Tras su lanzamiento oficial en Madrid el pasado mes de mayo, Luis El Zambo presentó su nuevo disco en el Palacio Municipal Castillo de Luna de Rota (Cádiz) con la guitarra aplomá y enjundiosa de Domingo Rubichi, las palmas de Luis de Rebeco y Ali de la Tota y la charla con Miguel Navas, en la que de manera llana y distendida conversaron sobre la transmisión y el alma, el cante de antes y el de ahora, se comentaron algunas anécdotas y desempolvaron del recuerdo momentos vividos. Lo tienen casi todo en el vídeo, más abajo, además de la pincelada por bulería por soleá, fandangos y bulerías con la que selló colmao de paladar y empaque la velada ante un público que abarrotó el patio, entre amigos, familiares, aficionaos, artistas y curiosos que quisieron acompañarlo aquí, en su segunda casa, Rota, para ser testigos del nacimiento de una obra grabada en tres directos en distintas etapas personales y artísticas de su trayectoria y como antesala de su actuación el sábado 9 de agosto en el Festival Flamenco Arranque Roteño, donde comparte cartel con los cantaores El Pele y Montse Cortés y la bailaora María Távora y su cuadro.
Este cuidado trabajo discográfico ve la luz gracias a la producción musical del amigo Carlos Martín Ballester, del Círculo de Flamenco de Madrid, y la producción ejecutiva de Alberto Martínez, de El Flamenco Vive, que recopilan varias actuaciones del cantaor jerezano en la capital madrileña con las sonantas de Manuel Parrilla , Miguel Salado y Domingo Rubichi, de los años 2015, 2017 y 2023, respectivamente, en Las Tablas (martinete, debla y toná, bulerías y seguiriyas), La Latina (soleá, taranto y cartagenera, fandangos y bulería por soleá) y el Teatro Flamenco de Madrid (bulerías), donde Luis despliega toda su naturalidad sobre los escenarios, alejado del encorsetamiento y la frialdad del estudio de grabación.
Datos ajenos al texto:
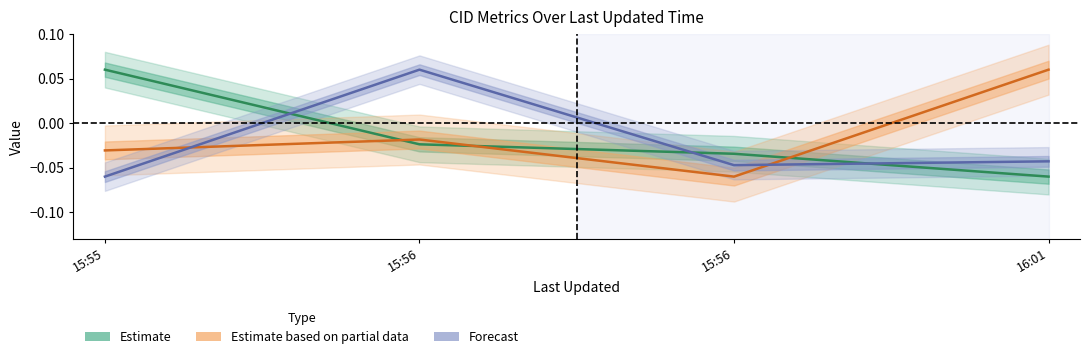

Which category has the lowest value in the Forecast (Line) series?

15:55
El diseño lleva la firma de Juan Aguirre, los textos son de José María Velázquez-Gaztelu y las fotografías de Claudia Ruiz. Sin duda, una obra referencial que impresiona en ocho cortes la herencia cantaora de dos estirpes jerezanas que se engarzan en el barrio de Santiago en la garganta rajá de incontables vivencias de Luis El Zambo.